Versions of relevant libraries:
[pip3] mypy-extensions==1.0.0
[pip3] numpy==1.24.0
[pip3] torch==2.1.0a0+gita014d1b
[pip3] torcheval==0.0.6
[pip3] torchmetrics==1.0.3
[pip3] torchtnt==0.2.0
[conda] blas 1.0 mkl
[conda] mkl 2023.1.0 h6d00ec8_46342
[conda] mkl-service 2.4.0 py39h5eee18b_1
[conda] mkl_fft 1.3.6 py39h417a72b_1
[conda] mkl_random 1.2.2 py39h417a72b_1
[conda] numpy 1.22.4 pypi_0 pypi
[conda] torch 2.1.0a0+gita014d1b pypi_0 pypi
[conda] torcheval 0.0.6 pypi_0 pypi
[conda] torchmetrics 1.0.3 pypi_0 pypi
[conda] torchtnt 0.2.0 pypi_0 pypi

Hi @gounley thanks for bringing this up. I'm not able to replicate this locally on my end.
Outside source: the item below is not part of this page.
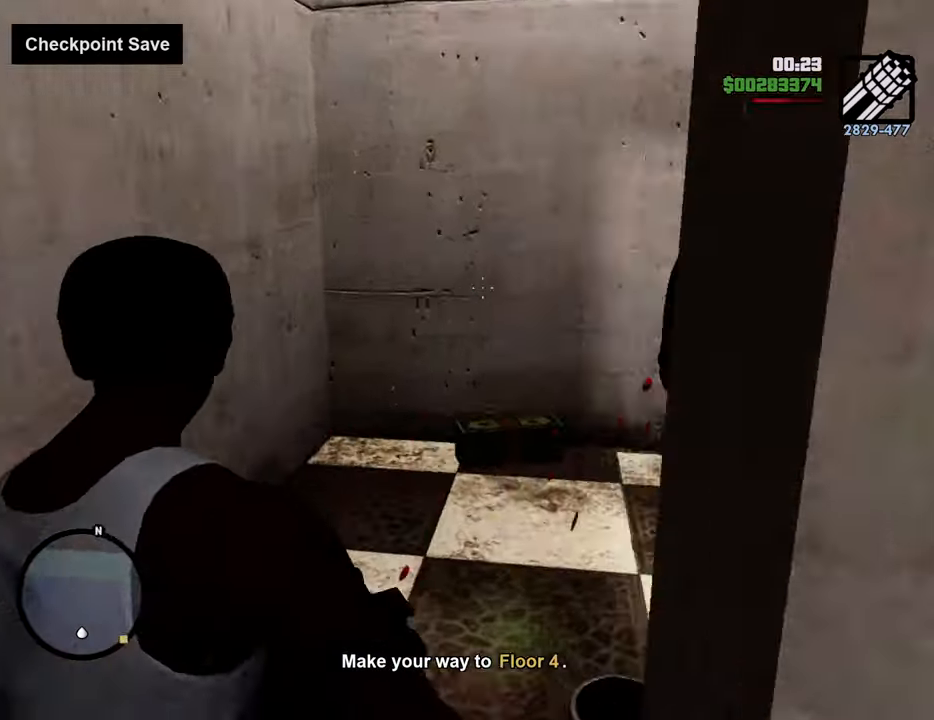
{"keys": ["w"], "mouse": ["right"], "events": []}
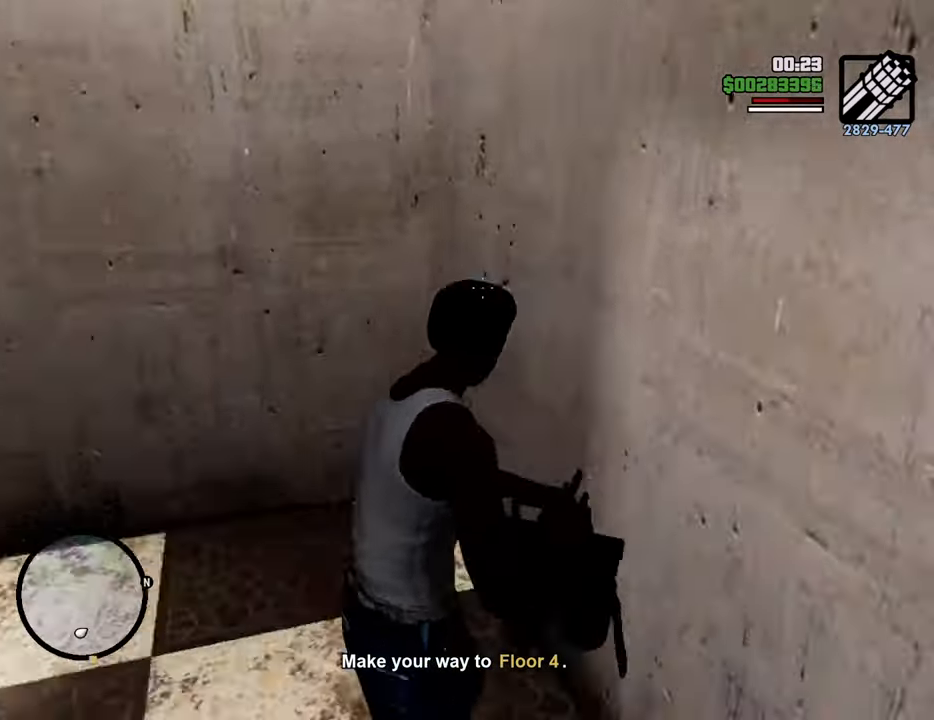
{"keys": ["w"], "mouse": ["right"], "events": []}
Can you try and see if using torcheval-nightly also results in the discrepancy?

Nightly (2023.8.20) gives me the same incorrect result.

if you create a new environment and install torcheval-nightly, does it still produce the same incorrect result?

I made a new environment on a different machine and the result is still the same.

Versions:
Collecting environment information...
PyTorch version: 2.0.1
Is debug build: False
CUDA used to build PyTorch: None
ROCM used to build PyTorch: N/A

OS: macOS 13.5.1 (arm64)
GCC version: Could not collect
Clang version: Could not collect
CMake version: Could not collect
Libc version: N/A

Python version: 3.11.4 (main, Jul 5 2023, 08:40:20) [Clang 14.0.6 ] (64-bit runtime)
Python platform: macOS-13.5.1-arm64-arm-64bit
Is CUDA available: False
CUDA runtime version: No CUDA
CUDA_MODULE_LOADING set to: N/A
GPU models and configuration: No CUDA
Nvidia driver version: No CUDA
cuDNN version: No CUDA
HIP runtime version: N/A
MIOpen runtime version: N/A
Is XNNPACK available: True

CPU:
Apple M2

Versions of relevant libraries:
[pip3] numpy==1.25.2
[pip3] torch==2.0.1
[pip3] torchaudio==2.0.2
[pip3] torcheval-nightly==2023.8.20
[pip3] torchmetrics==1.1.0
[pip3] torchvision==0.15.2
[conda] numpy 1.25.2 pypi_0 pypi
[conda] torch 2.0.1 pypi_0 pypi
[conda] torchaudio 2.0.2 pypi_0 pypi
[conda] torcheval-nightly 2023.8.20 pypi_0 pypi
[conda] torchmetrics 1.1.0 pypi_0 pypi
[conda] torchvision 0.15.2 pypi_0 pypi

Ah ok, I found the error - it was in our test environment. I'll close the issue.